France's Lyhanna affair rocks parliament as justice system failures spark national reckoning
A child's death has ignited a cross-party political storm, with lawmakers, presidential candidates, and public figures all demanding answers about how the state failed to protect her.
The death of a young girl named Lyhanna has plunged France into one of its sharpest debates over the state of its judicial and child-protection institutions in years. On Tuesday, the affair dominated proceedings in the National Assembly, with the government facing sustained criticism from across the political spectrum over perceived systemic failures.
President Emmanuel Macron, speaking on the sidelines of a Tuesday evening address at the Élysée Palace, expressed his thoughts for families affected by what he described as tragedies and horrors. The head of the National Gendarmerie, Hubert Bonneau, went further, publicly acknowledging on the TF1 evening news bulletin that the case represented a failure on the part of his institution.
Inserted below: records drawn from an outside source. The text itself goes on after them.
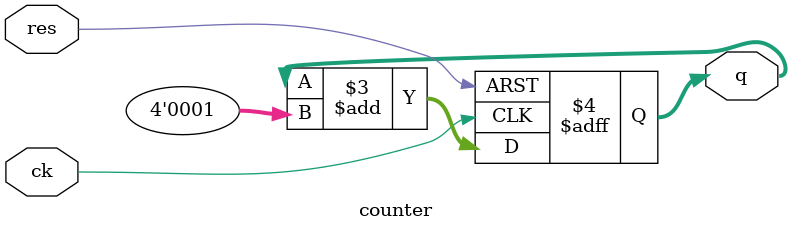
<source format=v>
module counter(ck, res, q);
input   ck, res;
output  [3:0]   q;
reg     [3:0]   q;

always @(posedge ck or posedge res) begin
    if(res == 1'b1)
        q <= 4'h0;
    else
        q <= q + 4'h1;
end

endmodule
</source>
Government spokesperson Maud Bregeon defended Interior Minister Gérald Darmanin against mounting calls for his resignation, arguing that his departure would not undo the errors that had already been made. The remark underscored the government's attempt to contain the political damage while acknowledging that mistakes had occurred.
In the National Assembly, left-wing lawmakers pressed for additional resources for the justice and child-welfare system, arguing that chronic underfunding lies at the root of such tragedies. Politicians on the right called for tougher, more punitive measures, framing the failures as a question of will and enforcement rather than resources alone. Presidential candidates from multiple parties used the moment to advance competing proposals for judicial reform.
The affair also generated controversy beyond parliament. Filmmaker and activist Andréa Bescond, known for her work on child sexual abuse, was detained in Paris following a demonstration on Monday at the Place Vendôme at which protesters denounced what they described as the justice system's negligence. Bescond had been a driving force behind that mobilisation. She was held on suspicion of outrage and resisting arrest, but the Paris prosecutor's office confirmed to Libération on Tuesday that the matter had been dropped without charges.
Libération and left-leaning commentators framed Bescond's detention as emblematic of a state that moves swiftly against vocal critics while having failed to protect a vulnerable child. Le Figaro focused more closely on the government's defensive posture and the gendarmerie chief's candid admission of institutional failure, while Le Monde highlighted the breadth of the parliamentary debate and the variety of reform agendas now on the table.
The Lyhanna case has touched a deep nerve in France partly because it is not the first time a child's death has exposed gaps between child-protection law on paper and its implementation in practice. Advocacy groups have long warned that overburdened social services and fragmented judicial oversight leave children at risk even when warning signs have been flagged.
It remains unclear what specific legislative or administrative steps the government intends to take in response, and no timeline for reforms has been announced. With a presidential election cycle shaping the political backdrop, competing visions of how to fix the justice system are likely to intensify rather than converge in the weeks ahead.